We track them all. A lot of it is just keeping a database up to date of the different orbits. The us government NORAD program has a fence across the earth that they use to detect objects in space and track them. We then made a standard to exchange that information. It describes the orbit of the object. It’s fairly simple math.

https://www.n2yo.com/satellites/
https://celestrak.org/NORAD/documentation/gp-data-formats.php

http://gpredict.oz9aec.net

But regardless, space is mostly empty. Even if we didn’t know where they are, hitting them by accident just won’t happen. The main reason we track sats is so we know where to point our antennas to talk to them.

Anonymous 0 Comments

Space is *big*. And, more importantly, space *isn’t flat*.
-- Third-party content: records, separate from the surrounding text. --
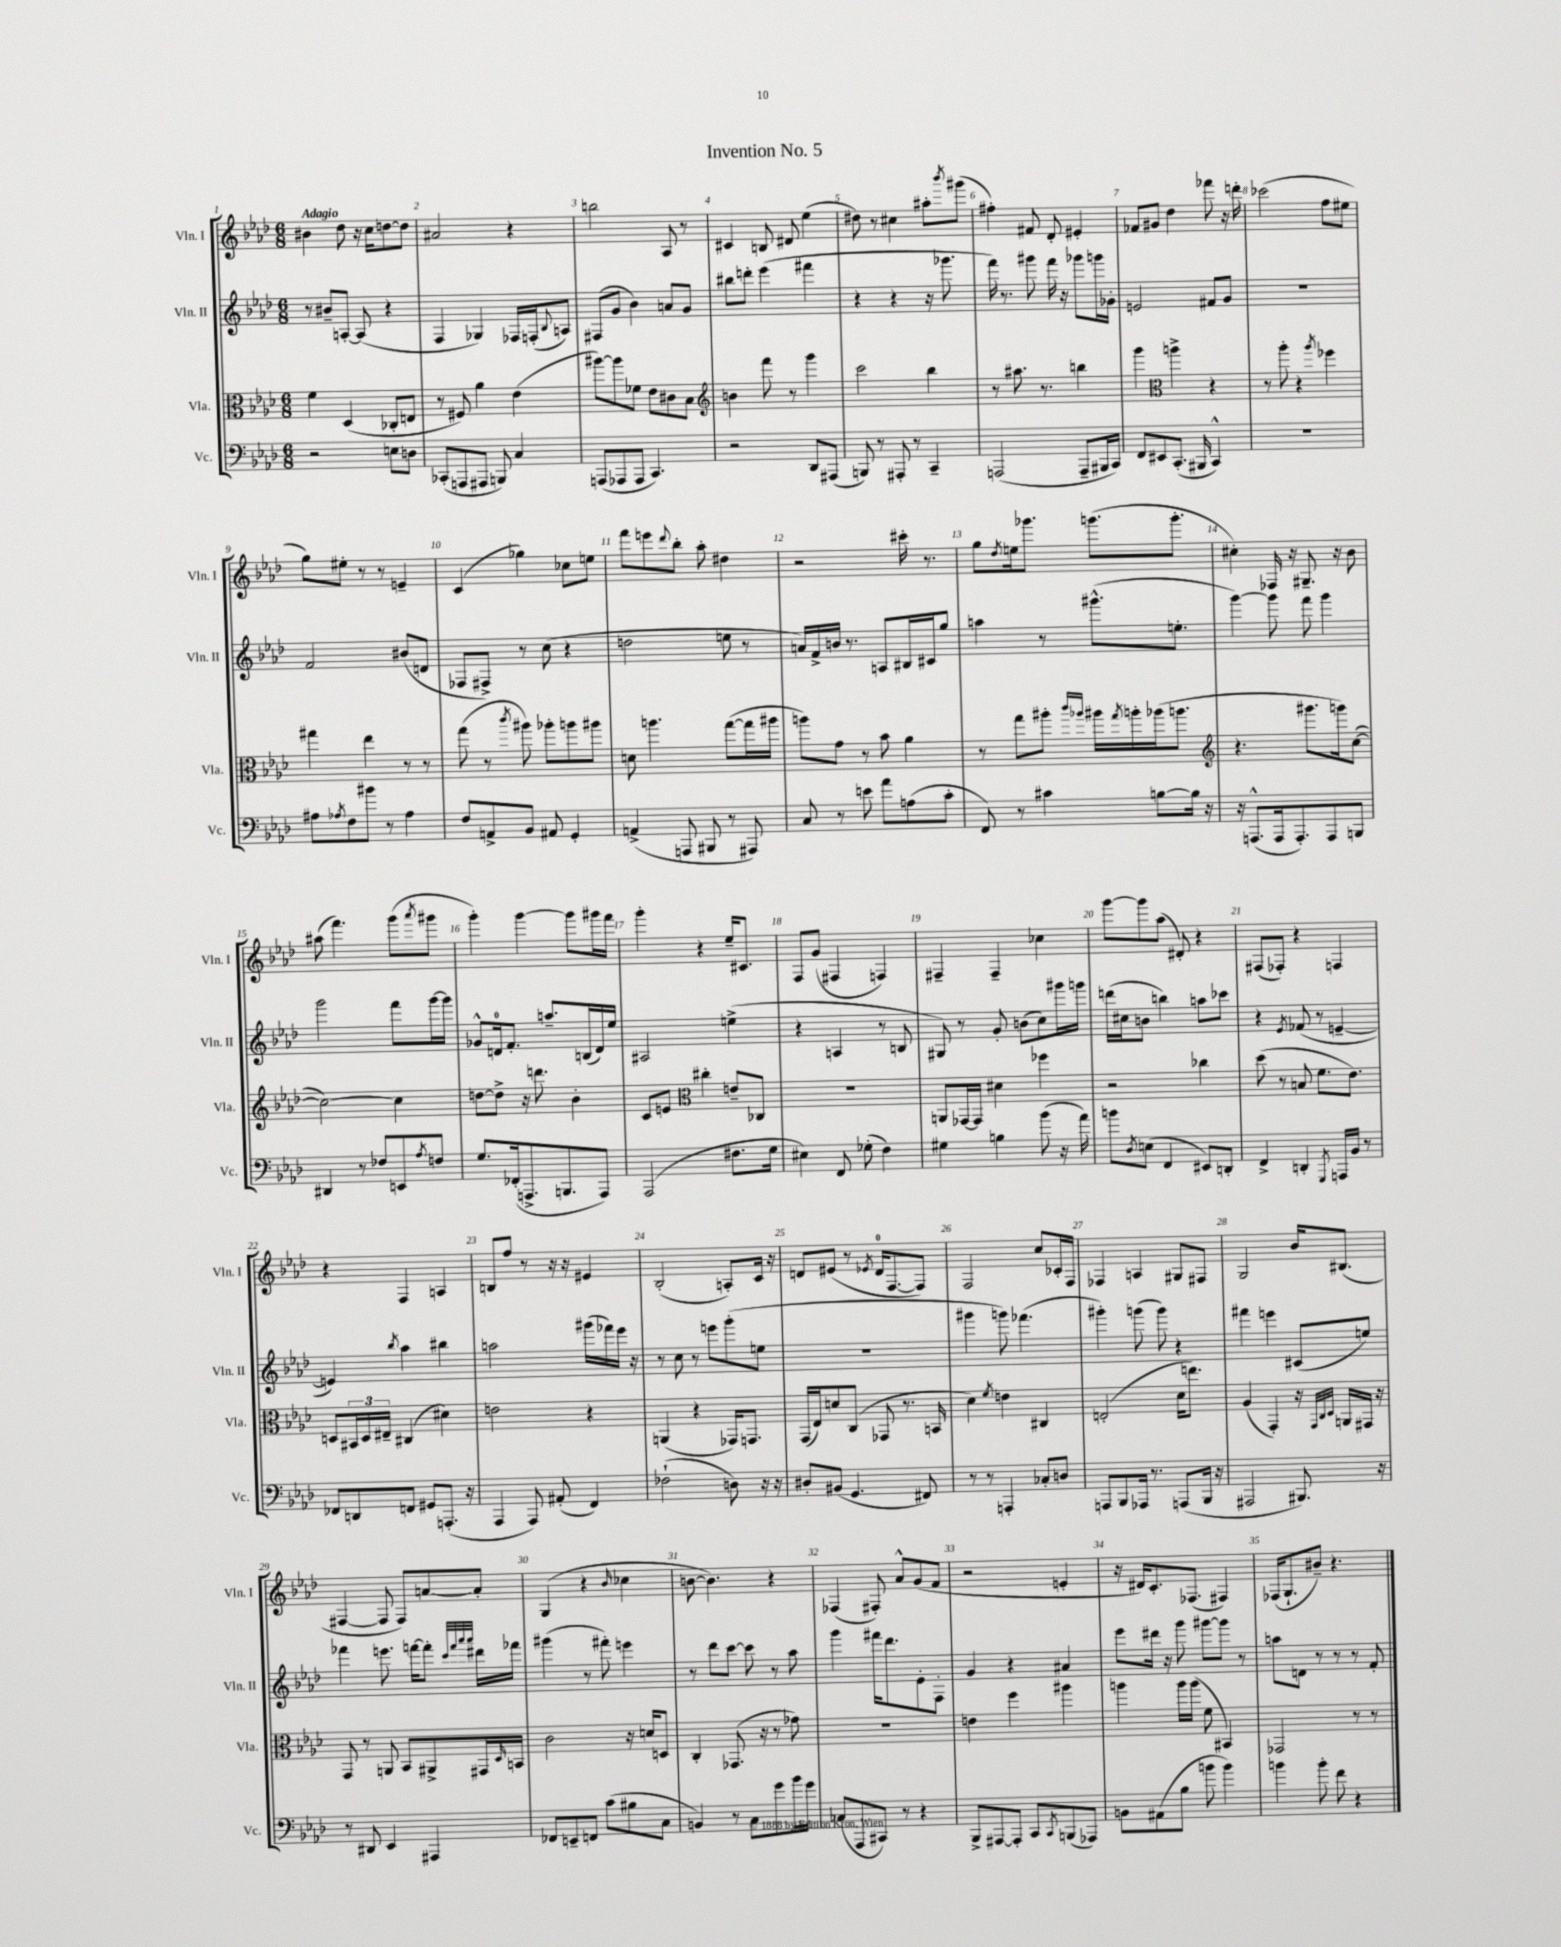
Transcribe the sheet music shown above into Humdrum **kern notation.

**kern	**kern	**kern	**kern
*part4	*part3	*part2	*part1
*staff4	*staff3	*staff2	*staff1
*I"Vc.	*I"Vla.	*I"Vln. II	*I"Vln. I
*I'Vc.	*I'Vla.	*I'Vln. II	*I'Vln. I
*clefF4	*clefC3	*clefG2	*clefG2
*k[b-e-a-d-]	*k[b-e-a-d-]	*k[b-e-a-d-]	*k[b-e-a-d-]
*M6/8	*M6/8	*M6/8	*M6/8
=1	=1	=1	=1
!	!	!	!LO:TX:a:B:t=Adagio
2r	4f\	8r	4b#X\
.	.	8b#X~/L	.
.	(4D-/	[8An'/J	8dd-\
.	.	(8A/]	16r
.	.	.	16cc\KL
8En\L	8C-X'/L	4r	[8ddn\
8Dn\J	8En/J	.	8dd\J]
=2	=2	=2	=2
(8CC-X'/L	8r	4F/	2a#X/
8AAAn/	8F#X/)	.	.
8AAA#X/J	4a-\	4G-X/)	.
8BBBn/)	.	.	.
4C/	(4e-\	16F-X/LL	4r
.	.	(16Fn'/J	.
.	.	8qqB-/	.
.	.	8An/J)	.
=3	=3	=3	=3
(8AAAn/L	[8aa#X\L)	(8F#X/L	2bbn\
8AAA-X/	8aa#\]	8g/J	.
8AAA-/J	8f-X\J	4b-\)	.
4.CC/)	8e-\L	.	.
.	8c#X\	8an/L	8A-/
.	8B-\J	8g/J	8r
=4	=4	=4	=4
*	*clefG2	*	*
2r	4bn\	8bb#X\L	4c#X/
.	.	8dddn'\J	.
.	8fff\	(4eee-\	8Bn/
.	8r	.	8d#X/
8DD-/L	4ggg\	4fff#X\	(4ee-\
(8AAA#X/J	.	.	.
=5	=5	=5	=5
8BBBn/)	2ccc\	4r	8dd#X\)
8r	.	.	8r
8AAA#X'/	.	4r	4cc#X\
8r	.	.	.
4CC~/	4bb-\	16r	8aa#X'\L
.	.	8.ggg-X\	.
.	.	.	8qbbb-/
.	.	.	(8ggg#X\J
=6	=6	=6	=6
(2AAAn/	8r	16fff\)	4ff#X'\)
.	.	8.r	.
.	8.aa#X\	.	.
.	.	8ggg#X\	8f#X/
.	8.r	.	.
.	.	16fff\	8d-'/
.	.	16r	.
8AAA~/L	4bbn\	8ggg-X\L	4e#X'/
16BBB#X/L	.	16gggn\L	.
16CC/JJ)	.	16g-X'\JJ	.
=7	=7	=7	=7
8FF/L	4ggg\	2en/	8f-X/L
8EE#X/	.	.	8g#X/J
*	*clefC3	*	*
(8.CC'/J	4aan^\	.	4dd-\
16BBB#X/	.	.	.
4CC^^/)	4r	8f#X/L	8fff-X\
.	.	8g/J	16r
.	.	.	16dddn'\
=8	=8	=8	=8
2.r	8r	2.r	(2ccc-X\
.	8aa-'\	.	.
.	4r	.	.
.	8qaa-/	.	.
.	4ff-X\	.	8ff\L
.	.	.	8ee#X\J
!!LO:LB:g=z
=9	=9	=9	=9
8A#X\L	4gg#X\	2f/	8gg\L)
8qA-X/	.	.	.
8F\	.	.	8ee#X'\J
8b#X\J	4ee-\	.	8r
8r	.	.	8r
4A-\	8r	(8b#X/L	4en~/
.	8r	8dn/J	.
=10	=10	=10	=10
8F/L	(8gg\	8F-X/L	(4c/
8AAn^/	8r	8F#X^/J)	.
.	8qccc/	.	.
8BB-/J	8aa#X\)	8r	4gg-X\)
8AA#X/	8aa-X'\L	(8cc\	.
4GG'/	8aan\	4r	8cc-X\L
.	8aa#X\J	.	8een\J
=11	=11	=11	=11
(4AAn^/	8dn\	2ddn\	8fff\L
.	4.aan\	.	8eeen\
.	.	.	8qqddd-/
8AAAn/	.	.	8bb-'\J
8BBB#X/	.	.	8aa-'\
8r	([8gg\L	8een\	4dd#X\
8AAA#X/)	16gg\L]	8r	.
.	16aa#X\JJ	.	.
=12	=12	=12	=12
8C/	8aan\L)	16an/LL)	2r
.	.	16f^/	.
8r	8g\J	16bn/JJ	.
.	.	8.r	.
8en\	8r	.	.
8a-\L	8b-\	8An/L	.
(8An\	4a-\	16B#X/L	16ccc#X'\
.	.	16c#X/J	8.r
8c'\J	.	8gg/J	.
=13	=13	=13	=13
8FF/)	8r	4aan\	8gg\L
.	.	.	8qdd-/
8r	8gg\L	.	16een\k
.	.	.	8.ggg-X\J
4c#X\	8aa#X'\J	8r	.
.	16qqccc/LL	.	.
.	16qqaa-X/JJ	.	.
.	16aa#X\LL	(8.ggg#X^^\L	(8.gggn\L
.	8qgg/	.	.
.	16aan'\	.	.
[8Bn\L	(16aa-X\J	.	.
.	8.aan\J	8.een'\J	8.ggg'\J
16B\Jk]	.	.	.
16r	.	.	.
=14	=14	=14	=14
*	*clefG2	*	*
16r	4.r	[4ggg\)	4cc#X'\)
(8.AAAn^^/L	.	.	.
16AAA/k	.	8ggg\]	16F-X/
8.AAA'/)	.	.	16r
.	8.ggg#X\L	8fff\	8.G#X~/
8AAA/	.	4ggg\	.
.	16gggn\k)	.	16r
8BBBn/J	([8cc\J	.	8b-\
!!LO:LB:g=z
=15	=15	=15	=15
4DD#X/	2cc\_)	2ggg\	(8aa#X\
.	.	.	4.fff\)
8r	.	.	.
8F-X/L	.	.	.
8EEn/	4cc\]	8fff\L	(8ggg\L
8qA-/	.	.	8qaaa-/
8Fn/J	.	[16ggg\L	8ggg#X\J
.	.	16ggg\JJ]	.
=16	=16	=16	=16
8.G/L	[8ddn\L	8g-X^^/L	4ggg'\)
.	8dd^\J]	16dn/k	.
(16FF-X'/k	.	8.f'/J	.
8.AAAn^/	16r	.	[4ggg\
.	8.dddn\	.	.
.	.	8.aan~/L	.
8.BBBn/	.	.	.
.	4b-'\	.	8ggg\L]
.	.	(16Bn/L	.
8AAA/J)	.	16d/)	16ggg#X\L
.	.	16ee-/JJ	16fff\JJ
=17	=17	=17	=17
(2AAA-/	8c/L	2A#X/	4ggg'\
.	8en/J	.	.
*	*clefC3	*	*
.	4cc#X'\	.	4r
8.F#X\L	8en~/L	(4een^\	16ee-~/KL
.	.	.	8.c#X/J
.	8C-X/J	.	.
16G\Jk	.	.	.
=18	=18	=18	=18
4E#X\)	2.r	4r	8F/L
.	.	.	(8g/J
8FF/	.	4An/	4F#X/
(8G-X'\	.	.	.
4F\)	.	8r	4Fn/)
.	.	8Bn/	.
=19	=19	=19	=19
4G#X\	8AAn/L	8G#X/)	4F#X~/
.	[16GG-X/L	8r	.
.	16GG-/JJ]	.	.
4Bn\	4d#X\	8g'/	4F#~/
.	.	(8bn\L	.
(8b-\	4ff-X\	8cc\)	4cc-X\
16r	.	16ggg#X\L	.
16a-\)	.	16gggn\JJ	.
=20	=20	=20	=20
8bn\L	2r	(16dddn\LL	[8ggg\L
.	.	16cc#X\J	.
8qD-/	.	.	.
(8En\J	.	8bn\J	8ggg\]
4FF/	.	4bbn\)	(8aa-\J
.	.	.	8d#X'/)
8EE#X/L)	4cc-X\	8aan\L	4r
8DDn'/J	.	8ccc-X\J	.
=21	=21	=21	=21
4FF^/	(8dd-\	4r	(8F#X/L
.	8r	.	8F-X'/J)
.	.	8qe-/	.
4DDn'/	8Bn/	(8f-X/	4r
.	8.f\L	8r	.
8qGGG/	.	.	.
16AAAn/LL	.	[4en~/	4Fn/
16BB-/JJ	8.e-\J)	.	.
8r	.	.	.
!!LO:LB:g=z
=22	=22	=22	=22
8FF-X/L	8Dn/L	4en/])	4r
8DDn/	24BB#X/L	.	.
.	24D/	.	.
.	24E#X~/JJ	.	.
.	.	8qbb-/	.
8FFn/J	(4C#X/	4aa-\	4F/
8GG#X/L	.	.	.
(8.AAAn'/J	4d#X\)	4bb#X\	4An/
16r	.	.	.
=23	=23	=23	=23
4AAA-/	2en\	2aan\	8Bn/L
.	.	.	8ff/J
8AAA-/)	.	.	8r
(8AA#X'/	.	.	16r
.	.	.	16r
4FF/)	4r	(16ggg#X\LL	4e#X/
.	.	16fff-X\)	.
.	.	16eee-\JJ	.
.	.	16r	.
=24	=24	=24	=24
(2F-X`\	(4AAn/	8r	(2B-'/
.	.	8cc\	.
.	4r	8r	.
.	.	8eeen\L	.
8Dn\)	16GG-X/KL)	(8ggg'\	8An'/L)
.	8.GGn/J	.	.
16r	.	8een\J	16c/Jk
16r	.	.	16r
=25	=25	=25	=25
8D#X'/L	(16GG/LL	2.r	8dn/L
.	16E-/J)	.	.
(8BB#X/J	8dn/	.	(8e#X/J
4.GG/	(8C/J	.	8r
.	.	.	8qe-X/
.	8GG-X/	.	16d/KL
.	.	.	[8.F/
.	8.r	.	.
8FF#X/)	.	.	8F/J])
.	16BBn/	.	.
=26	=26	=26	=26
8r	4d-\)	4ggg#X\	2F/
8r	.	.	.
.	8qf/	.	.
4AAAn'/	4en\	8gggn\)	.
.	.	(4.fff-X\	.
8C-X'/L	4C#X/	.	8cc/L
8Dn/J	.	.	16c-X'/L
.	.	.	16F/JJ
=27	=27	=27	=27
8AAAn/L	(2En'/	4ggg#X'\)	4F-X/
8BBB-/	.	.	.
16AAA-X/Jk	.	(8gggn\	4An/
8.r	.	.	.
.	.	8ggg\)	.
(8AAAn/L	16d-\KL	4r	8G#X/L
.	8.een\J)	.	.
16BBB-/Jk	.	.	8F#X/J
16r	.	.	.
=28	=28	=28	=28
2AAA#X/	(4A-/	4fff#X\	2G/
.	4GG'/)	4eeen\	.
8.BBB#X/)	16r	(8c#X/L	16b-/KL
.	32qqGG/LLL	.	.
.	32qqC/	.	.
.	32qqD-/JJJ	.	.
.	16AAn/LL	.	(8.B#X/J
.	16GG#X/JJ	8een/J)	.
16r	16r	.	.
!!LO:LB:g=z
=29	=29	=29	=29
8r	8GG/	4fff-X\	[4F#X/
8DD#X/	8r	.	.
4EE-/	8AAn/	8.eeen\	8F#/]
.	8BB-/L	.	8F#/L)
.	.	[16fffn\KL	.
4AAA#X/	8AA#X^/	8fff'\J]	[8an/
.	.	32qqccc/LLL	.
.	.	32qqfff/	.
.	.	32qqaaa-/	.
.	.	32qqaaa-/JJJ	.
.	16GG#X/L	16ddd#X\LL	8a'/J]
.	16qqD-/	.	.
.	16BBn/JJ	16fff-X\JJ	.
=30	=30	=30	=30
8FF-X/L	2c\	(4ggg#X\	(4G/
8EEn~/	.	.	.
8FFn/J	.	8r	4r
(8c\L	.	8fff#X'\)	.
.	.	.	16qqb-/
8B#X\	16r	4eeen\	4cc-X\
.	16dn/KL	.	.
8C\J	8Dn/J	.	.
=31	=31	=31	=31
4BBn/)	4C'/	8r	[8bn\
.	.	8ddd-\L	4.b\])
8r	(8.GG-X/	[8ccc\J	.
8C\L	.	8ccc\]	.
.	16r	.	.
8g\	8r	8r	4r
16b-\L	8g-X\)	8aa-\	.
16g\JJ	.	.	.
=32	=32	=32	=32
(8C-X/L	2.r	4ggg\	(4F-X/
8AAA-/	.	.	.
8CC#X/J)	.	16fff#X\KL	8F#X'/)
.	.	8.ddd-\	.
8r	.	.	8a-^^/L
4r	.	8e-'\	(8g/
.	.	8F'\J	8f/J
=33	=33	=33	=33
8BBB-^/L	4en\	4g/	2r
[8AAA#X/	.	.	.
8AAA#'/J]	4ff\	4r	.
8CC/L	.	.	.
8qCC/	.	.	.
(8BBBn/	4aa#X\	4a#X/	4en'/
8AAA-X/J)	.	.	.
=34	=34	=34	=34
8BBn\L	4aan\	8eee-\L	16r
.	.	.	16d#X/KL)
(8AA#X\	.	16ddd#X\Jk	8.c'/
.	.	16r	.
8B-\J	16aa\LL	8ggg\	.
.	(16aa\JJ	.	(8.F-X/J
8bn\	8f\	[8ggg#X\L	.
4b\)	4BB#X/)	8ggg#\J]	4F#X/)
.	.	8r	.
=35	=35	=35	=35
4bn\	2GG-X/	8aan\L	(16F-X/KL
.	.	.	8.G`/
.	.	8dn\J	.
8b'\	.	8r	8b#X~/J)
8f\	.	8r	4.r
4r	8r	8r	.
.	8r	8f'/	.
==	==	==	==
*-	*-	*-	*-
If you’re drawing lines on a piece of paper, then, Euclidean geometry and all, any pair of lines which aren’t parallel *must* intersect. But this is *not* true in three dimensions. Pedestrian bridges go over roads, highways cross over other highways, metro tunnels run under city streets, etc. For two things to collide in space their trajectories have to intersect, and for *that* to happen, the two lines have to be more or less coplanar. I mean, what are the odds that 4 randomly chosen points in three dimensional space will *all* cleanly lie on the same flat plane? There’s also the matter of time: It’s not enough for two trajectories to intersect, the objects themselves have to both be at that shared point at the exact same time, quite literally down to the millisecond. If an object half a meter across is traveling at one thousand meters per second, then it has travelled twice its own diameter in a single millisecond. If two half meter objects are on a collision course at those speeds, then a delay of 0.001 seconds is all it takes to turn a hit into a [very] near miss, and real satellites are moving *a lot* faster than that. Once again, space is *big*, so the odds of two satellites bumping into each other are very very low.